▸ **About this task**
Condense the paragraph in the strawberry discussion that begins "Yes, the runners will create new plants" into a short bulleted list that keeps its main facts.
:: Passage for review ::
When I look at university extension information for growing strawberries they say to replace the day- neutral plants every year and replace the June bearing every 3 to 5 years. If i don’t want to buy plants, can I create beds of mother plants and use the runners from those?
Yes I do but it’s not that easy. Usually I throw away hundreds of plants. It’s hard to tell age of plants. Tough to throw away big healthy plants. Beds easily become way overcrowded and unproductive when in that condition.
Yes, the runners will create new plants. I put little pots at the nodes where the new plants appear and hold them down in the potting soil with little clips so that they create roots. After the new plant has roits and is well established, you can cut the runner and put the plant wherever you want it. Or you can let it grow directly in the dirt and then dig it up and move it
I started a bed of early glow last spring… 25 plants… and kept the blooms and runers pulled off until the mother plants had established very well… big and healthy.
:::
:: Raw data ::
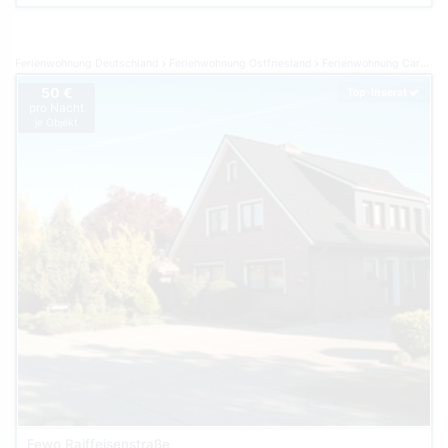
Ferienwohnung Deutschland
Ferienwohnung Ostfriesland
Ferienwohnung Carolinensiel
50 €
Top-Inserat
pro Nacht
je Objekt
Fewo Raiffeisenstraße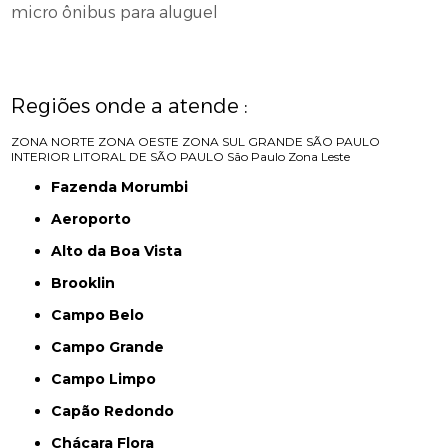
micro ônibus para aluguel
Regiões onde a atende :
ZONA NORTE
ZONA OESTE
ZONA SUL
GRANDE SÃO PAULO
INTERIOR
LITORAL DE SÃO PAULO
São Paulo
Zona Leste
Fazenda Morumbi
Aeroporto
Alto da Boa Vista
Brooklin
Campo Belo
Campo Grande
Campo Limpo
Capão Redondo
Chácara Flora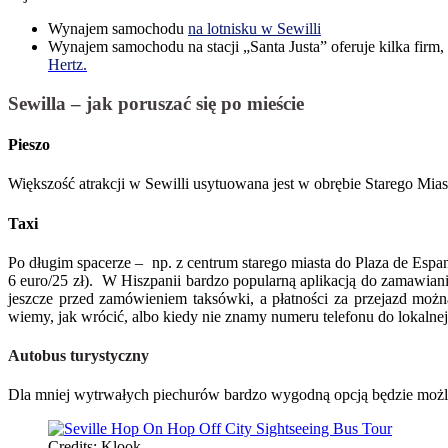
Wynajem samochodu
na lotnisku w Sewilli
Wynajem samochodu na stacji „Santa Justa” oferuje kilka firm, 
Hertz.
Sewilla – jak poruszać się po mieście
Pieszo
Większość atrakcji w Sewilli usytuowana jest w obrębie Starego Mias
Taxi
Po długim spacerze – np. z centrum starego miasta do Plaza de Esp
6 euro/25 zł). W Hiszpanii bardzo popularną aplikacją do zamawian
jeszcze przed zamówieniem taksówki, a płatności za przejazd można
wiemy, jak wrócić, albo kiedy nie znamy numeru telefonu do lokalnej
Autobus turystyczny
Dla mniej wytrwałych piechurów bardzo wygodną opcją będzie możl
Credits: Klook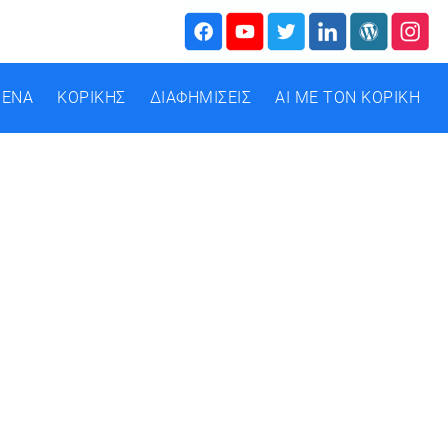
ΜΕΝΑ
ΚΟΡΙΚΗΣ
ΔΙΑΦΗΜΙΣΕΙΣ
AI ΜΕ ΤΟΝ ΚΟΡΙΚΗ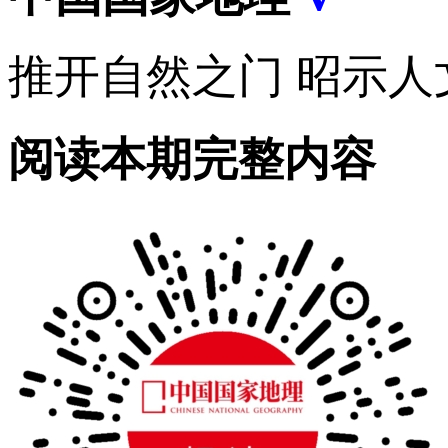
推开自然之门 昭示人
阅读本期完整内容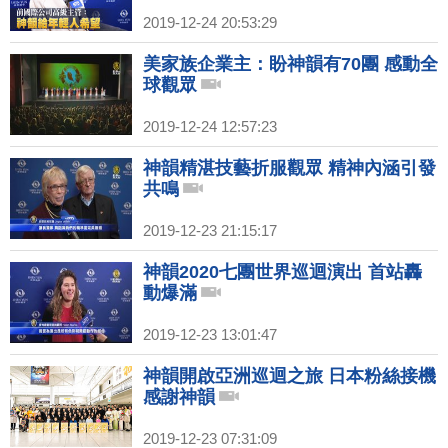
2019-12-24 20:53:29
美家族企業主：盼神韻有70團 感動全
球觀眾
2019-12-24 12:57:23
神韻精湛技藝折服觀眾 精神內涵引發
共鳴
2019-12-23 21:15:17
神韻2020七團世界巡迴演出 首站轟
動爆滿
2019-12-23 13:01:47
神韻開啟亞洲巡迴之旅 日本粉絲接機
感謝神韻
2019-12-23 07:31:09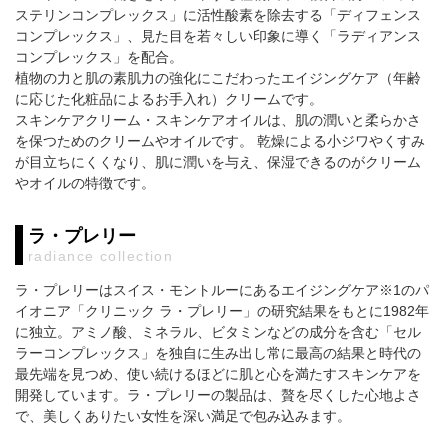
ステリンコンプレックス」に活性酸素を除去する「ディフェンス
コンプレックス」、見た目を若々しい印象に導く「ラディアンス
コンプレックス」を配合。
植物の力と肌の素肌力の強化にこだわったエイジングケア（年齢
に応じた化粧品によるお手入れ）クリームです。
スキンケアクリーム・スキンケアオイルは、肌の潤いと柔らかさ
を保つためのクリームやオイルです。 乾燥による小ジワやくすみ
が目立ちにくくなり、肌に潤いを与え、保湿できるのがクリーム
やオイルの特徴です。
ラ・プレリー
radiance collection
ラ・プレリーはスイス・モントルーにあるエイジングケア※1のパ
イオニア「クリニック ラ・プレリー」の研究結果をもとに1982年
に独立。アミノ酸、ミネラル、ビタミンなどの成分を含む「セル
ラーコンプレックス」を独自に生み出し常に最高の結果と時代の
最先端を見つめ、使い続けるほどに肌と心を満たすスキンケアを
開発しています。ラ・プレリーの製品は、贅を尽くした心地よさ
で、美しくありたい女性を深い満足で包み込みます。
:::
▸ **Your solution**
- Runners produce new plants.
- Small pots go at the nodes where new plants appear, and clips hold the plants down in the potting soil so they root.
- Once a new plant has roots and is well established, the runner can be cut and the plant placed anywhere.
- Alternatively, the plant can grow directly in the dirt and then be dug up and moved.